It was the summer of 1792. It was near the end of Washington’s first term as President. The young Union was being torn by the English-incited Indians in the North and by the Spanish-incited Indians in the South. Internally, divisions were tearing at the Union’s heart and soul.
Jefferson, the Secretary of State, was on holiday. Washington sent him an urgent missive and the excerpt from this letter is, it seems to me, appropriate for us today. Washington wrote:
How unfortunate, and how much it is to be regretted then, that whilst we are encompassed on all sides with avowed enemies and insidious friends, that internal dissensions should be harrowing and tearing our vitals. The last, to me, is the most serious, the most alarming, and the most afflicting of the two. And without more charity for the opinions and acts of one another in governmental matters; or some infallible criterion by which the truth of speculative opinions, before they have undergone the test of experience, are to be forejudged than has yet fallen to the lot of fallibility, I believe it will be difficult, if not impracticable, to manage the reins of government or to keep the parts of it together. For, if instead of laying our shoulders to the machine after measures are decided on, one pulls this way and another that, before the utility of the thing is fairly tried, it must inevitably, be torn asunder. And ,in my opinion, the fairest prospect of happiness and prosperity that ever was presented to man will be lost, perhaps forever!
My earnest wish and my fondest hope therefore is that, instead of wounding suspicions and irritable charges, there may be liberal allowances, mutual forbearances, and temporizing yieldings on all sides. Under the exercise of these, matters will go on smoothly and, if possible, more prosperously. Without them, everything must rub; the wheels of government will clog, our enemies will triumph, and, by throwing their weight into the disaffected scale, may accomplish the ruin of the goodly fabric we have been erecting.

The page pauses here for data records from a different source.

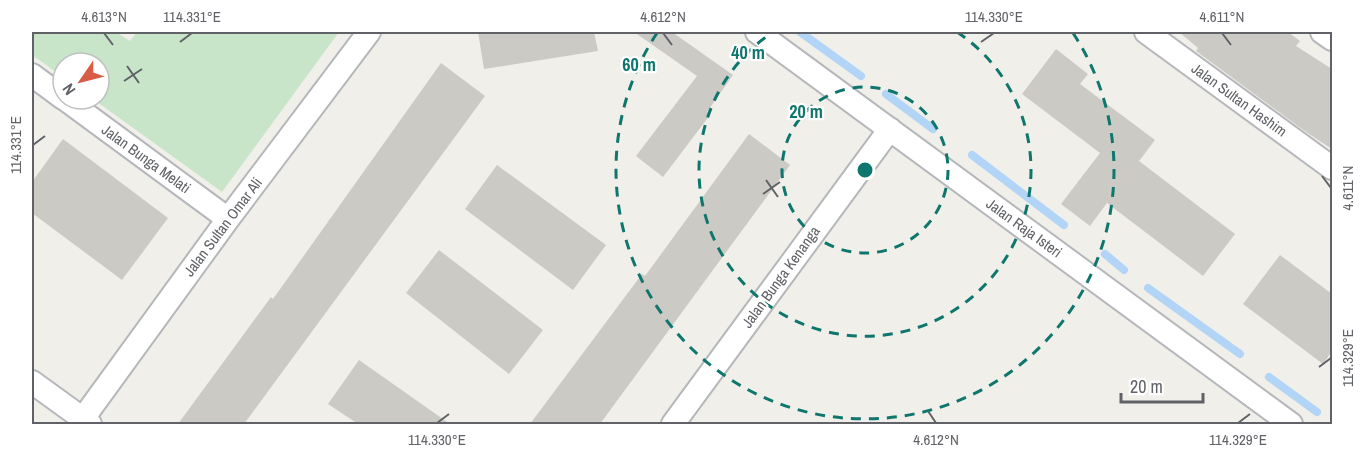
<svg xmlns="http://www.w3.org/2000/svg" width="1364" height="456" font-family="'Archivo Narrow',sans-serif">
<rect width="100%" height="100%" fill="#f0efe9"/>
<path fill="#c8e5ca" d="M 32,32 L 116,32 L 130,41 L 137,32 L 339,32 L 222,192 L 93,99 L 99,99 L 99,63 L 63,63 L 63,77 L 32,55 Z"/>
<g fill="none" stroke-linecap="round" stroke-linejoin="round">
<path stroke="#b1d4f7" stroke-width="8" d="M 800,32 L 861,76
M 886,94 L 933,129
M 972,155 L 1064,225
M 1105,254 L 1124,270
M 1148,288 L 1240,354
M 1269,377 L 1317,412"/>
</g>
<path fill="#cccac5" d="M 478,32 L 594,32 L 598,51 L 484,69 Z
M 634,32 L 672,32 L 733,75 L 707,112 L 710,115 L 663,177 L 636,156 L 697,76 Z
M 1179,32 L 1288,32 L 1300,41 L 1296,46 L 1332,69 L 1332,149 L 1306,132 L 1196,51 L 1198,48 Z
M 1056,49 L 1088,74 L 1080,84 L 1155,140 L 1139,161 L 1235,234 L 1203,276 L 1107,203 L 1090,226 L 1061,204 L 1100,153 L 1022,94 Z
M 441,63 L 485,96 L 244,424 L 178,424 L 271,297 L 273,299 Z
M 749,134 L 790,165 L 600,424 L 530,424 L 642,274 L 645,276 Z
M 63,139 L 168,218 L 122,280 L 32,213 L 32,182 Z
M 497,165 L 606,245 L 573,290 L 465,209 Z
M 439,250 L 543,330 L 509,374 L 406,293 Z
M 1280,255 L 1332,294 L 1332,351 L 1323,364 L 1243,304 Z
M 359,360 L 450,424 L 358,424 L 328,404 Z"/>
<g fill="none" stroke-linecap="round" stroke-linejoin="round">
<g stroke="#b5b7bb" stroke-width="26">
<path id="street" d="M 757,32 L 1291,424
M 1146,32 L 1332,168
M 1322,32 L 1332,39
M 32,75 L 63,98
M 65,99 L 228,219
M 32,382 L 90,424
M 79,424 L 228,219 L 369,32
M 673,424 L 890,129"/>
</g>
<use href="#street" stroke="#fff" stroke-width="22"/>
</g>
<path fill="none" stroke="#606267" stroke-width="2" d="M 104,33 L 113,45M 663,33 L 672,45M 1222,33 L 1231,45M 180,42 L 192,33M 981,42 L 994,33M 127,66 L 139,83M 124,81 L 142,69M 33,145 L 45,136M 1322,176 L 1331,188M 766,180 L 778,197M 763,194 L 780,182M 1319,367 L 1331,358M 928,411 L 936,423M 437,423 L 449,414M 1238,423 L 1250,414"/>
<g fill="none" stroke="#0f766e" stroke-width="3" stroke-dasharray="10 8">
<circle cx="865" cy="170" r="83"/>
<path d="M957 32A166 166 0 1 1 773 32"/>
<path d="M1073 33A249 249 0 1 1 657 33"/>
</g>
<g text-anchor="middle" stroke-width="4.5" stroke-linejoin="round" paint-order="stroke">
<g font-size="15" fill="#606267" stroke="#fff">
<text transform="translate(1239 100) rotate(36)" y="5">Jalan Sultan Hashim</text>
<text transform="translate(146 159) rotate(36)" y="5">Jalan Bunga Melati</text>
<text transform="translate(223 227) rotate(-53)" y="5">Jalan Sultan Omar Ali</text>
<text transform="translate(1024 228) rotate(36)" y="5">Jalan Raja Isteri</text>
<text transform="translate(781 277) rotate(-54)" y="5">Jalan Bunga Kenanga</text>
</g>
</g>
<circle cx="865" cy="170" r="9" fill="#0f766e" stroke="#fff" stroke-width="3"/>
<g font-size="18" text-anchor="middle" font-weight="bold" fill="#0f766e" stroke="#fff" stroke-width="4.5" stroke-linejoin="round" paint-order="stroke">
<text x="748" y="59">40 m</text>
<text x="639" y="71">60 m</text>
<text x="806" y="118">20 m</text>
</g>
<rect width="1364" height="456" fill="none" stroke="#ffffff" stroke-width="66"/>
<g transform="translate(81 81) rotate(235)"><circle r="28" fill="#ffffff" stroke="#bfc0c2" stroke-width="1.5"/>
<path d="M0-4.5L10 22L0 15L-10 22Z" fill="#d95c45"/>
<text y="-9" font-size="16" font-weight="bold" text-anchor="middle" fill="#606267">N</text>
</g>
<path d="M1121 393v9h82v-9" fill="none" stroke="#606267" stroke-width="3"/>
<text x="1130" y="393" font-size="18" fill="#606267" stroke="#ffffff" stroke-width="4.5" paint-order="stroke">20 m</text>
<rect x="33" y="33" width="1298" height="390" fill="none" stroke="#606267" stroke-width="2"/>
<g font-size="15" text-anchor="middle" fill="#606267">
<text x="104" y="22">4.613°N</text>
<text x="192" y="22">114.331°E</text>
<text x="663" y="22">4.612°N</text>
<text x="994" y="22">114.330°E</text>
<text x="1222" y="22">4.611°N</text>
<text transform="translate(16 145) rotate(-90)" y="5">114.331°E</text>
<text transform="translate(1348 188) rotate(-90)" y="5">4.611°N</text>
<text transform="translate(1348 358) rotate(-90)" y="5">114.329°E</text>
<text x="437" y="445">114.330°E</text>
<text x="936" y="445">4.612°N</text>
<text x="1238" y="445">114.329°E</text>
</g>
</svg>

Then he wrote that differences of political opinion are as unavoidable as, to a certain point, they may, perhaps, be necessary. Yet subjects should be discussed with good temper and without impugning motives. Regret borders on chagrin when we find that men of abilities, zealous patriots, have the same general objects in view and the same upright intentions could not exercise charity towards one another. When matters get to such lengths, the natural inference is that both sides have strained the cords beyond their bearing, and that a middle course would be found the best, until experience shall have decided on the right way.
. . .I cannot prevail on myself to believe that these measures are as yet the deliberate acts of a determined party.